Gremita la Sala Ipogea della Mediateca Montanari. Venerdì 11 ottobre 2019 si è svolta la prima giornata del Premio, che ha visto grande partecipazione di pubblico.
Ha aperto gli incontri Giovanna Granato, traduttrice de La casa dei nomi di Colm Toibin, che ha dialogato con Greta Gaspari. Il romanzo è pervaso dalla mitologia greca che si interseca con la mitologia irlandese e la storia dell’Irlanda del XX secolo e si ricollega ai temi attuali dei legami familiari e della follia legata alla violenza. Giovanna Granato ha voluto condividere con il pubblico una riflessione sulla sua traduzione raccontando che non è stato facile tradurre in una lingua che rimanesse ricca nella sua semplicità.

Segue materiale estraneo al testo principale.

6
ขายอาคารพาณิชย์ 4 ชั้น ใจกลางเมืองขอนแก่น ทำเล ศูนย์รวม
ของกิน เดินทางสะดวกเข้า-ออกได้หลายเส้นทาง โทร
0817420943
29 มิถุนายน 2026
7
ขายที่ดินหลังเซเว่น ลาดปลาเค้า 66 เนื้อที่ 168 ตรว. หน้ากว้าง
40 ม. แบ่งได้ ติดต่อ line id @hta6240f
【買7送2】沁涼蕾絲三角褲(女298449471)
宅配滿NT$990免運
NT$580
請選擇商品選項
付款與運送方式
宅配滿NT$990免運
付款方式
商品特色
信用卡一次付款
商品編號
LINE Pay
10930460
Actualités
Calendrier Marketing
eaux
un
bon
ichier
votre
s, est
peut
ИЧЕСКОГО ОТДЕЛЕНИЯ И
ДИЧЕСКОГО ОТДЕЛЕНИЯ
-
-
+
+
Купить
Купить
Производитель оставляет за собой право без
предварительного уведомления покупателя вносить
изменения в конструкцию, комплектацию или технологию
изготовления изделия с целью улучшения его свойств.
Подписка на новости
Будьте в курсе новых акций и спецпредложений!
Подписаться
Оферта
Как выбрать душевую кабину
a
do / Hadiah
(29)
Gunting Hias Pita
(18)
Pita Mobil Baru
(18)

Massimo Bray ha tenuto una ricchissima lectio magistralis dal titolo “La cultura come resistenza e impegno civile”, ponendo un forte accento sull’opera dei padri fondatori della Costituzione Italiana. Un testo che, nella sua semplicità di linguaggio, può essere compreso da chiunque, al contrario della lingua altisonante e incomprensibile di cui spesso si serve la politica. Tanti i rimandi anche a Papa Francesco nell’esaltazione dei valori che sottolineano l’importanza della persona. Bray ha poi voluto spendere parole di grande impatto sulla scuola e sull’importanza del suo valore educativo ; una scuola vista come infrastruttura portante del paese e nella quale poter utilizzare consapevolmente le nuove tecnologie che possano rendere competitivi i nostri giovani senza spingerli ad allontanarsi dall’Italia e restituendo loro la dignità di lavori giustamente retribuiti.
Con grande emozione, durante l’ultimo incontro della giornata, Claudia Zonghetti, intervistata da Giulia Lanciotti, ci ha raccontato del “cuore strappato e riempito di inchiostro” di Nariné Abdarjan, scrittrice armena e autrice dello splendido romanzo E dal cielo caddero tre mele. Una narrazione che non si svolge in un tempo definito e con una precisa successione temporale, ma che comunque racchiude in sé tutti i più importanti eventi di questa terra ferita da guerre e da catastrofi naturali. La stessa scrittrice, trasferitasi a Mosca per studiare e dove è rimasta per alcuni anni svolgendo mansioni molto distanti dai suoi desideri e dalle sue reali abilità, porta nell’anima i segni del pathos della perdita, della nostalgia di casa, e trova nella scrittura in russo un filtro che le permette di distillare la lingua e i sentimenti. Ne risultano uno stile pulito che dà accesso al significato originale delle parole, una scrittura accattivante nella sua semplicità, in un’atmosfera che a tratti rimanda alla fiaba.